The New York State Parole Appeals Board affirmed denial of parole last week to Judith Clark, a former member of the Weather Underground who drove the getaway car in the deadly 1981 Brinks armored car robbery in suburban New York.

Clark, 68, was sentenced to 75 years to life for her role in the heist, which resulted in the deaths of two police officers and a security guard. She was denied parole in April by the New York Parole Board, despite having had her sentence commuted by New York Gov. Andrew Cuomo last December, making her eligible for parole. Supporters and her attorneys have cited Clark's “extraordinary transformation” in prison, including work tutoring other inmates, training service dogs and founding an HIV/AIDS education program while behind bars.

In a decision dated Nov. 29 but not released until late Monday, the appeals unit ruled that, despite the parole board's finding that Clark was rehabilitated and posed no threat to society, the “seriousness of the crime” and public opposition to her release constituted grounds for denial.

Clark's attorneys, Michael Cardozo of Proskauer and professor Steven Zeidman of CUNY Law School, announced they would immediately bring suit to challenge the ruling. “We are deeply disappointed in the decision,” Cardozo and Zeidman said jointly. “Ms.
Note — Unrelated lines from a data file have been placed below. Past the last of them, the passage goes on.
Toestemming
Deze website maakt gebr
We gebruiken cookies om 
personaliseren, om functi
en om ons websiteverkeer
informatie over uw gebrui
Clark is a reformed individual whose accomplishments have positively impacted numerous prison correction programs and scores of individual prisoners. She deserves and is legally entitled to parole.”

Cardozo and Zeidman said New York courts “have repeatedly ruled that, without more, the seriousness of the crime of conviction—something that can never be changed—is not a legitimate basis for denying parole,” and that a prisoner found to be rehabilitated and not a threat to society “should be granted parole.”

Clark's attorneys said she has been in prison for 36 years and is the third-longest serving woman in the New York prison system. “Most of the other participants in the crime, including one who actually pulled the trigger, have previously been released from prison,” the lawyers stated. Gov. Cuomo, granted Clark clemency last year after interviewing her personally and noting her “exceptional strides in self-development.”

Clark will be eligible to seek parole again in 2019.

An Associated Press report was included in this story.